Beldroega (Portulaca oleracea) ©Sabor de Fazenda
Beldroega (Portulaca oleracea) ©Sabor de Fazenda
  • Mentruz (Coronopus didymus): possui sabor bem mais picante que a beldroega. É consumida na forma de saladas e para temperar aguardentes. Cresce frequentemente na região Sul do Brasil e propaga-se apenas através de sementes. Não deve ser confundida com a planta mastruz (ou erva de Santa Maria).
Mentruz (Coronopus didymus) ©Sabor de Fazenda
Mentruz (Coronopus didymus) ©Sabor de Fazenda
  • Mastruz ou erva-de-santa-maria (Chenopodium ambrosioides): possui propriedades vermicidas e é utilizada popularmente como inseticida doméstico para afastar pulgas. Propaga-se exclusivamente sob a forma de sementes. É encontrada em praticamente todo o país, porém raramente apresenta grandes infestações. As folhas são usadas como condimento, principalmente no México, como para temperar pratos à base de feijão, cogumelos, milho verdes e em sopas.
Mastruz ou erva-de-santa-maria (Chenopodium ambrosioides) ©Sabor de Fazenda
Mastruz ou erva-de-santa-maria (Chenopodium ambrosioides) ©Sabor de Fazenda
  • Caruru (Amaranthus spp.): também conhecida como amaranto, é muito rica em ferro. Suas folhas podem ser consumidas, porém somente cozida. As sementes torradas são deliciosas em saladas e sucos. Geralmente, é encontrada em locais ricos em matéria orgânica, portanto é uma planta indicadora de solos bons, ricos em potássio e bem drenados. Existem cerca de 7 espécies chamadas de caruru, sendo que a Amaranthus lividus é a que mais encontramos aqui no viveiro
Caruru (Amaranthus deflexus) ©Sabor de Fazenda
Caruru (Amaranthus spp.) ©Sabor de Fazenda
  • Dente de leão (Tanaxacum officinale): é um mato espontâneo típico de inverno. Suas folhas têm um sabor amargo e podem ser utilizadas em saladas. Devem-se usar as folhas mais jovens, pois as mais velhas são muito amargas e duras. Possui propriedades digestivas.
Dente-de-leão (Taraxacum officinale) ©Sabor de Fazenda
Dente-de-leão (Taraxacum officinale) ©Sabor de Fazenda
  • Serralha (Sonchus oleraceus): parente próximo do dente-de-leão, porém possui um porte maior. Pode ser consumida em saladas ou refogada. Propaga-se exclusivamente através de sementes e vegeta nos períodos de inverno-primavera, principalmente.

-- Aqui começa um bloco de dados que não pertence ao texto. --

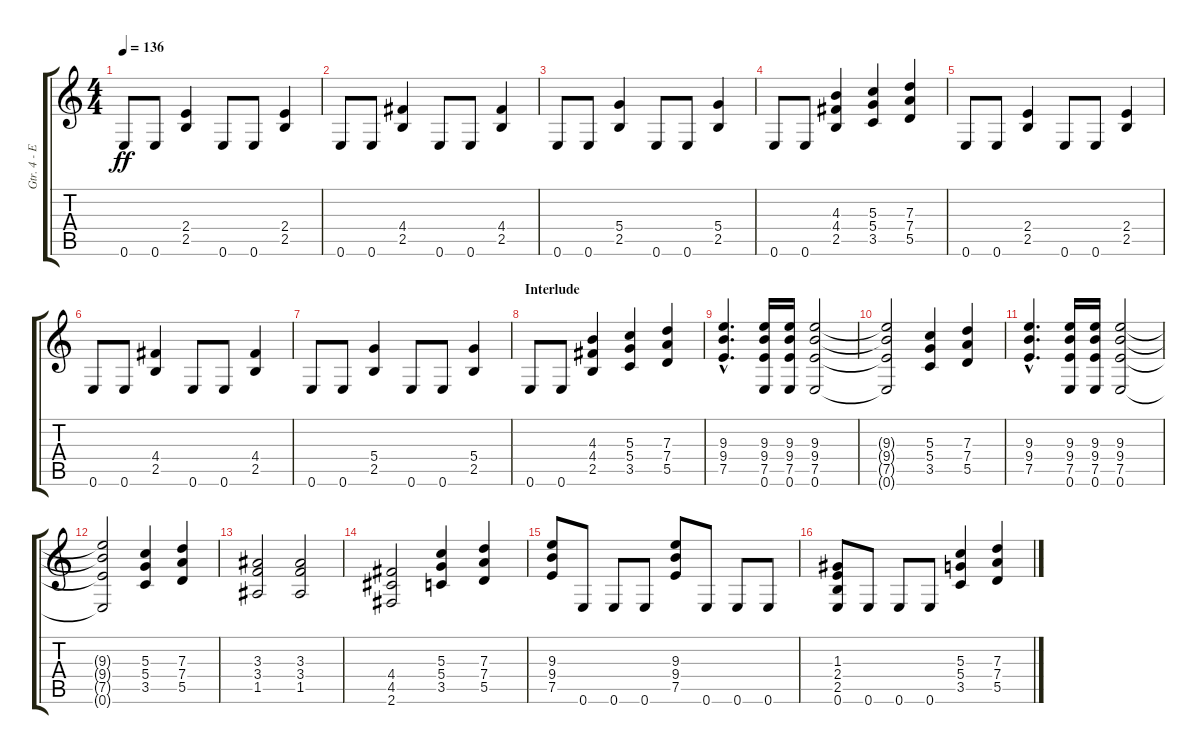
\track ("Gtr. 4 - Electric" "Gtr. 4 - E") {instrument distortionguitar}
\staff {score tabs}
\tuning (E4 B3 G3 D3 A2 E2) {hide}
\ts (4 4)
\tempo 136
\clef g2
\ks c
0.6.8{dy ff} 0.6.8 (2.4 2.5).4 0.6.8 0.6.8 (2.4 2.5).4 |
0.6.8 0.6.8 (4.4 2.5).4 0.6.8 0.6.8 (4.4 2.5).4 |
0.6.8 0.6.8 (5.4 2.5).4 0.6.8 0.6.8 (5.4 2.5).4 |
0.6.8 0.6.8 (4.3 4.4 2.5).4 (5.3 5.4 3.5).4 (7.3 7.4 5.5).4 |
0.6.8 0.6.8 (2.4 2.5).4 0.6.8 0.6.8 (2.4 2.5).4 |
0.6.8 0.6.8 (4.4 2.5).4 0.6.8 0.6.8 (4.4 2.5).4 |
0.6.8 0.6.8 (5.4 2.5).4 0.6.8 0.6.8 (5.4 2.5).4 |
\section ("" "Interlude")
0.6.8 0.6.8 (4.3 4.4 2.5).4 (5.3 5.4 3.5).4 (7.3 7.4 5.5).4 |
(9.3{hac} 9.4{hac} 7.5{hac}).4{d} (9.3 9.4 7.5 0.6).16 (9.3 9.4 7.5 0.6).16 (9.3 9.4 7.5 0.6).2 |
(9.3{t} 9.4{t} 7.5{t} 0.6{t}).2 (5.3 5.4 3.5).4 (7.3 7.4 5.5).4 |
(9.3{hac} 9.4{hac} 7.5{hac}).4{d} (9.3 9.4 7.5 0.6).16 (9.3 9.4 7.5 0.6).16 (9.3 9.4 7.5 0.6).2 |
(9.3{t} 9.4{t} 7.5{t} 0.6{t}).2 (5.3 5.4 3.5).4 (7.3 7.4 5.5).4 |
(3.3 3.4 1.5).2 (3.3 3.4 1.5).2 |
(4.4 4.5 2.6).2 (5.3 5.4 3.5).4 (7.3 7.4 5.5).4 |
(9.3 9.4 7.5).8 0.6.8 0.6.8 0.6.8 (9.3 9.4 7.5).8 0.6.8 0.6.8 0.6.8 |
(1.3 2.4 2.5 0.6).8 0.6.8 0.6.8 0.6.8 (5.3 5.4 3.5).4 (7.3 7.4 5.5).4
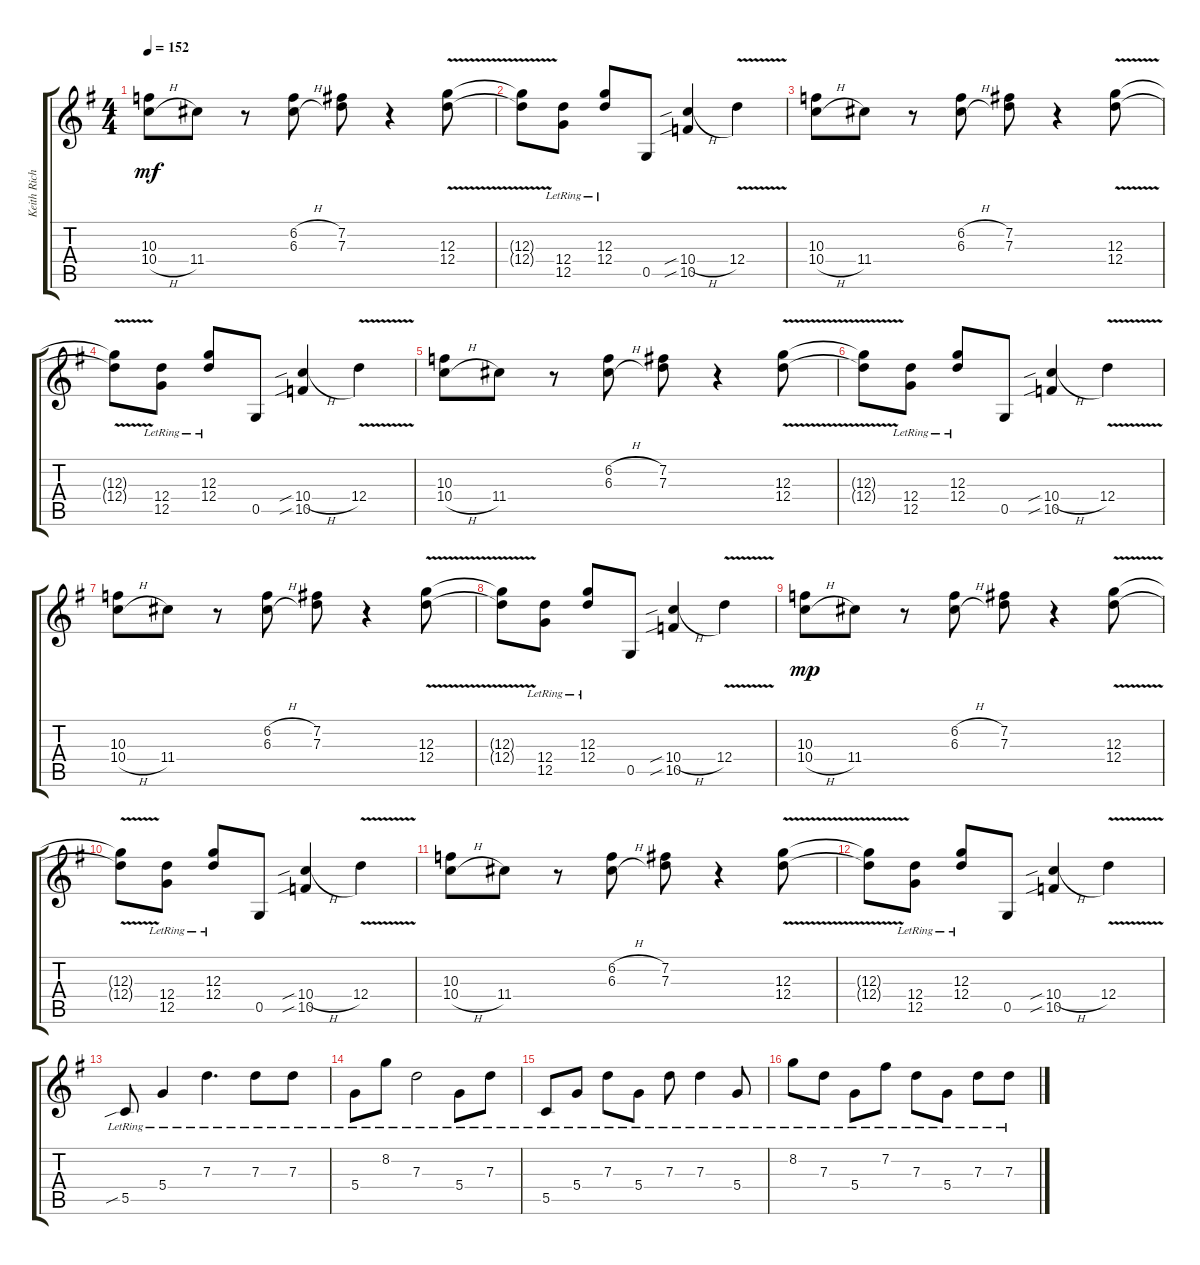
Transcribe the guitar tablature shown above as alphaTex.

\track ("Keith Richards" "Keith Rich") {instrument overdrivenguitar}
\staff {score tabs}
\tuning (D4 B3 G3 D3 G2 D2) {hide}
\ts (4 4)
\tempo 152
\clef g2
\ks g
(10.3 10.4{h}).8{dy mf} 11.4.8 r.8 (6.2{h} 6.3{h}).8 (7.2 7.3).8 r.4 (12.3{v} 12.4{v}).8 |
(12.3{v t} 12.4{v t}).8 (12.4{lr} 12.5{lr}).8 (12.3{lr} 12.4{lr}).8 0.5.8 (10.4{sib h} 10.5{sib}).4 12.4{v}.4 |
(10.3 10.4{h}).8 11.4.8 r.8 (6.2{h} 6.3{h}).8 (7.2 7.3).8 r.4 (12.3{v} 12.4{v}).8 |
(12.3{v t} 12.4{v t}).8 (12.4{lr} 12.5{lr}).8 (12.3{lr} 12.4{lr}).8 0.5.8 (10.4{sib h} 10.5{sib}).4 12.4{v}.4 |
(10.3 10.4{h}).8 11.4.8 r.8 (6.2{h} 6.3{h}).8 (7.2 7.3).8 r.4 (12.3{v} 12.4{v}).8 |
(12.3{v t} 12.4{v t}).8 (12.4{lr} 12.5{lr}).8 (12.3{lr} 12.4{lr}).8 0.5.8 (10.4{sib h} 10.5{sib}).4 12.4{v}.4 |
(10.3 10.4{h}).8 11.4.8 r.8 (6.2{h} 6.3{h}).8 (7.2 7.3).8 r.4 (12.3{v} 12.4{v}).8 |
(12.3{v t} 12.4{v t}).8 (12.4{lr} 12.5{lr}).8 (12.3{lr} 12.4{lr}).8 0.5.8 (10.4{sib h} 10.5{sib}).4 12.4{v}.4 |
(10.3 10.4{h}).8{dy mp} 11.4.8 r.8 (6.2{h} 6.3{h}).8 (7.2 7.3).8 r.4 (12.3{v} 12.4{v}).8 |
(12.3{v t} 12.4{v t}).8 (12.4{lr} 12.5{lr}).8 (12.3{lr} 12.4{lr}).8 0.5.8 (10.4{sib h} 10.5{sib}).4 12.4{v}.4 |
(10.3 10.4{h}).8 11.4.8 r.8 (6.2{h} 6.3{h}).8 (7.2 7.3).8 r.4 (12.3{v} 12.4{v}).8 |
(12.3{v t} 12.4{v t}).8 (12.4{lr} 12.5{lr}).8 (12.3{lr} 12.4{lr}).8 0.5.8 (10.4{sib h} 10.5{sib}).4 12.4{v}.4 |
5.5{sib lr}.8 5.4{lr}.4 7.3{lr}.4{d} 7.3{lr}.8 7.3{lr}.8 |
5.4{lr}.8 8.2{lr}.8 7.3{lr}.2 5.4{lr}.8 7.3{lr}.8 |
5.5{lr}.8 5.4{lr}.8 7.3{lr}.8 5.4{lr}.8 7.3{lr}.8 7.3{lr}.4 5.4{lr}.8 |
8.2{lr}.8 7.3{lr}.8 5.4{lr}.8 7.2{lr}.8 7.3{lr}.8 5.4{lr}.8 7.3{lr}.8 7.3{lr}.8
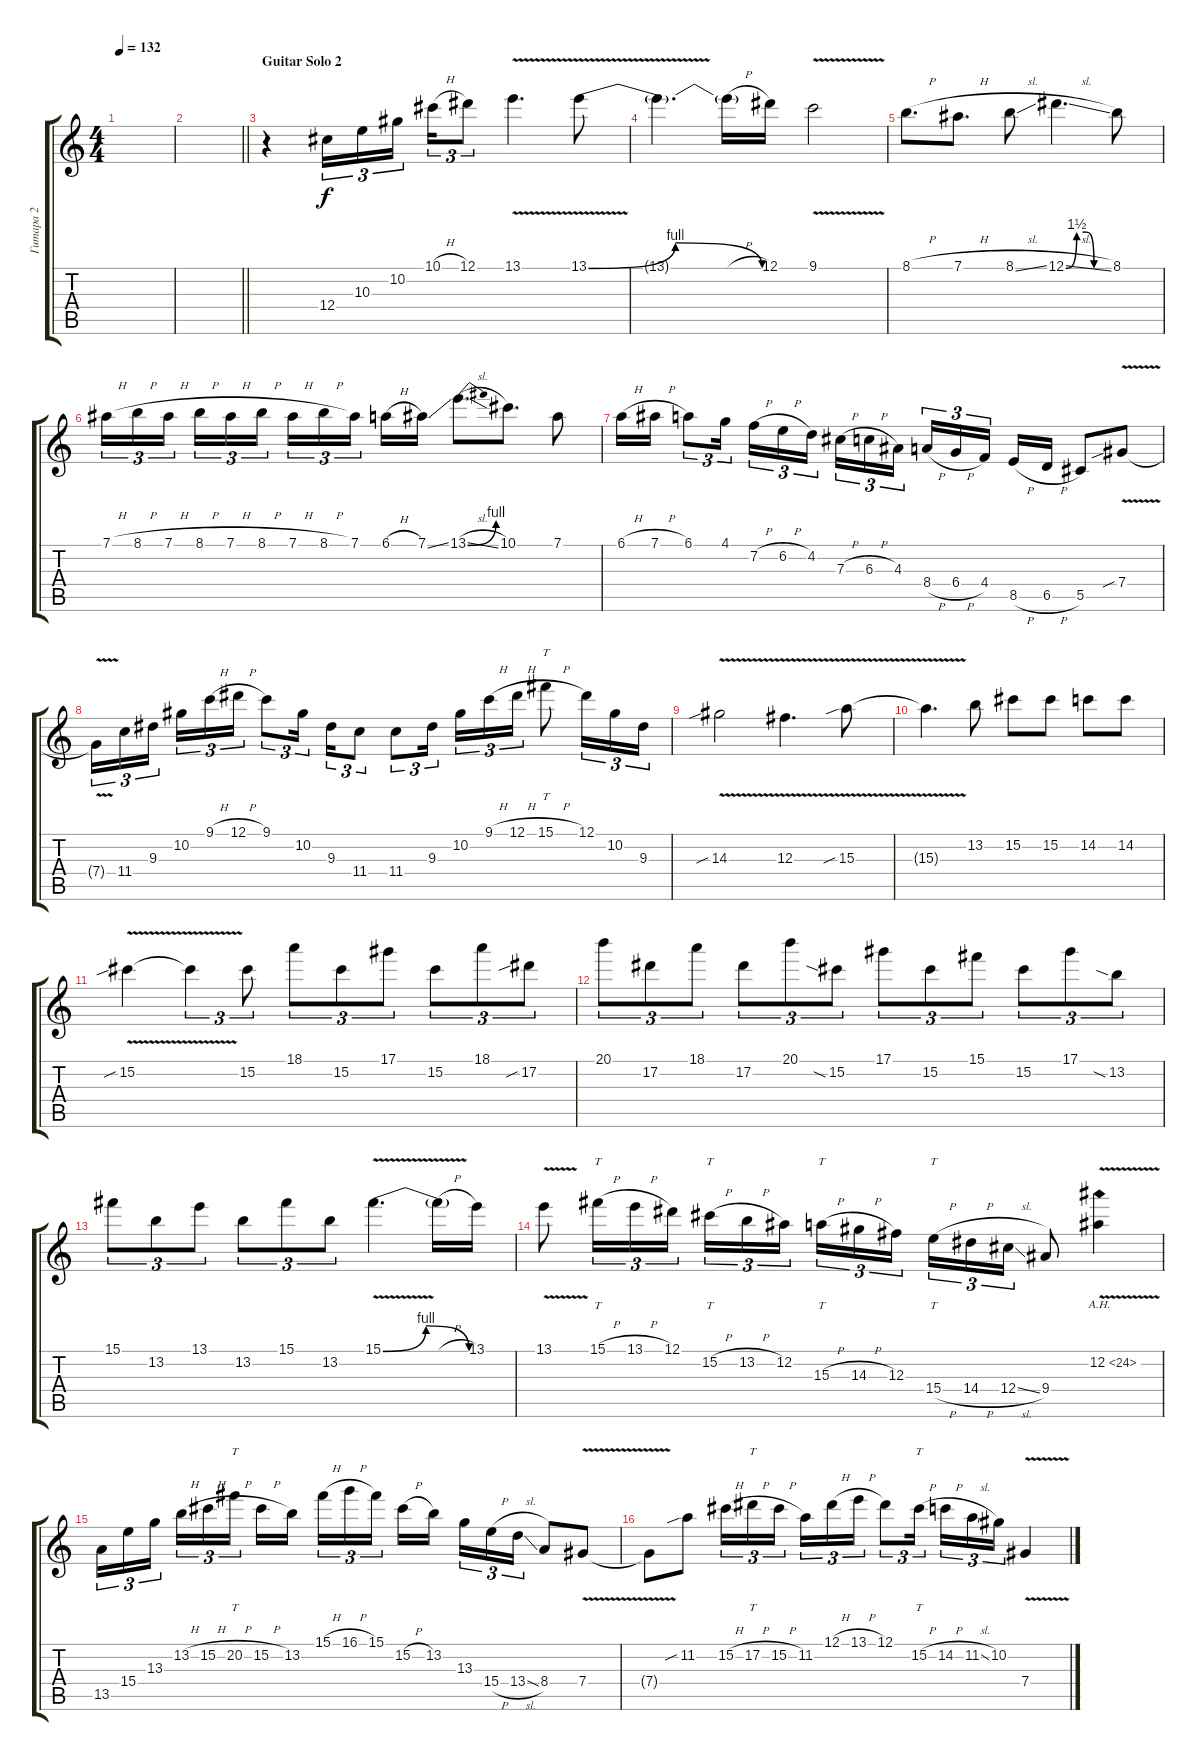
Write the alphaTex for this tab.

\track ("Гитара 2" "Гитара 2") {instrument distortionguitar}
\staff {score tabs}
\tuning (Eb4 Bb3 Gb3 Db3 Ab2 Db2) {hide}
\ts (4 4)
\tempo 132
\clef g2
\ks c
|
\barLineRight lightlight
|
\section ("" "Guitar Solo 2")
r.4{volume 10} 12.4.16{tu (3 2)} 10.3.16{tu (3 2)} 10.2.16{tu (3 2) beam splitsecondary} 10.1{h}.16{tu (3 2)} 12.1.8{tu (3 2)} 13.1{v}.4{d} 13.1{be (bendrelease 0 0 15 4 55 4 60 0) v}.8 |
13.1{t}.4{d} 13.1{h t}.16 12.1.16 9.1{v}.2 |
8.1{h}.8{d} 7.1{h}.8{d} 8.1{sl}.8 12.1{be (custom 0 0 15 6 28 6 39 0 60 0) sl}.4{d} 8.1.8 |
7.1{h}.16{tu (3 2)} 8.1{h}.16{tu (3 2)} 7.1{h}.16{tu (3 2) beam splitsecondary} 8.1{h}.16{tu (3 2)} 7.1{h}.16{tu (3 2)} 8.1{h}.16{tu (3 2)} 7.1{h}.16{tu (3 2)} 8.1{h}.16{tu (3 2)} 7.1.16{tu (3 2) beam splitsecondary} 6.1{h}.16 7.1{ss}.16 13.1{be (bend 0 0 60 4) sl}.8{d} 10.1.8{d} 7.1.8 |
6.1{h}.16 7.1{h}.16 6.1.8{tu (3 2)} 4.1.16{tu (3 2)} 7.2{h}.16{tu (3 2)} 6.2{h}.16{tu (3 2)} 4.2.16{tu (3 2) beam splitsecondary} 7.3{h}.16{tu (3 2)} 6.3{h}.16{tu (3 2)} 4.3.16{tu (3 2)} 8.4{h}.16{tu (3 2)} 6.4{h}.16{tu (3 2)} 4.4.16{tu (3 2) beam splitsecondary} 8.5{h}.16 6.5{h}.16 5.5.8 7.4{v sib}.8 |
7.4{t}.16{tu (3 2)} 11.4.16{tu (3 2)} 9.3.16{tu (3 2) beam splitsecondary} 10.2.16{tu (3 2)} 9.1{h}.16{tu (3 2)} 12.1{h}.16{tu (3 2)} 9.1.8{tu (3 2)} 10.2.16{tu (3 2) beam splitsecondary} 9.3.16{tu (3 2)} 11.4.8{tu (3 2)} 11.4.8{tu (3 2)} 9.3.16{tu (3 2) beam splitsecondary} 10.2.16{tu (3 2)} 9.1{h}.16{tu (3 2)} 12.1{h}.16{tu (3 2)} 15.1{h}.8{tt} 12.1.16{tu (3 2)} 10.2.16{tu (3 2)} 9.3.16{tu (3 2)} |
14.3{v sib}.2 12.3{v}.4{d} 15.3{v sib}.8 |
15.3{t}.4{d} 13.2.8 15.2.8 15.2.8 14.2.8 14.2.8 |
15.2{v sib}.4 15.2{t}.4{tu (3 2)} 15.2.8{tu (3 2)} 18.1.8{tu (3 2)} 15.2.8{tu (3 2)} 17.1.8{tu (3 2)} 15.2.8{tu (3 2)} 18.1.8{tu (3 2)} 17.2{sib}.8{tu (3 2)} |
20.1.8{tu (3 2)} 17.2.8{tu (3 2)} 18.1.8{tu (3 2)} 17.2.8{tu (3 2)} 20.1.8{tu (3 2)} 15.2{sia}.8{tu (3 2)} 17.1.8{tu (3 2)} 15.2.8{tu (3 2)} 15.1.8{tu (3 2)} 15.2.8{tu (3 2)} 17.1.8{tu (3 2)} 13.2{sia}.8{tu (3 2)} |
15.1.8{tu (3 2)} 13.2.8{tu (3 2)} 13.1.8{tu (3 2)} 13.2.8{tu (3 2)} 15.1.8{tu (3 2)} 13.2.8{tu (3 2)} 15.1{be (bendrelease 0 0 15 4 46 4 60 0) v}.4{d} 15.1{h t}.16 13.1.16 |
13.1{v}.8 15.1{h}.16{tt tu (3 2)} 13.1{h}.16{tu (3 2)} 12.1.16{tu (3 2)} 15.2{h}.16{tt tu (3 2)} 13.2{h}.16{tu (3 2)} 12.2.16{tu (3 2) beam splitsecondary} 15.3{h}.16{tt tu (3 2)} 14.3{h}.16{tu (3 2)} 12.3.16{tu (3 2)} 15.4{h}.16{tt tu (3 2)} 14.4{h}.16{tu (3 2)} 12.4{sl}.16{tu (3 2)} 9.4.8 12.2{ah 12 v}.4 |
13.5.16{tu (3 2)} 15.4.16{tu (3 2)} 13.3.16{tu (3 2) beam splitsecondary} 13.2{h}.16{tu (3 2)} 15.2{h}.16{tu (3 2)} 20.2{h}.16{tt tu (3 2)} 15.2{h}.16 13.2.16{beam splitsecondary} 15.1{h}.16{tu (3 2)} 16.1{h}.16{tu (3 2)} 15.1.16{tu (3 2)} 15.2{h}.16 13.2.16{beam splitsecondary} 13.3.16{tu (3 2)} 15.4{h}.16{tu (3 2)} 13.4{sl}.16{tu (3 2)} 8.4.8 7.4{v}.8 |
7.4{t}.8 11.2{sib}.8 15.2{h}.16{tu (3 2)} 17.2{h}.16{tt tu (3 2)} 15.2{h}.16{tu (3 2) beam splitsecondary} 11.2.16{tu (3 2)} 12.1{h}.16{tu (3 2)} 13.1{h}.16{tu (3 2)} 12.1.8{tu (3 2)} 15.2{h}.16{tt tu (3 2) beam splitsecondary} 14.2{h}.16{tu (3 2)} 11.2{sl}.16{tu (3 2)} 10.2.16{tu (3 2)} 7.4{v}.4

Serralha (Sonchus oleraceus) ©Sabor de Fazenda
Serralha (Sonchus oleraceus) ©Sabor de Fazenda
  • Tansagem (Plantago tomentosa): razoavelmente frequente nas regiões Sul e Centro-Oeste, sendo a espécie de Plantago mais comum no Brasil. Cresce em solos pouco movimentados, sem uso e mais intensamente durante os períodos de temperaturas mais amenas do ano. Tolera solos de baixa fertilidade e arenosos. Muito utilizada na medicina popular.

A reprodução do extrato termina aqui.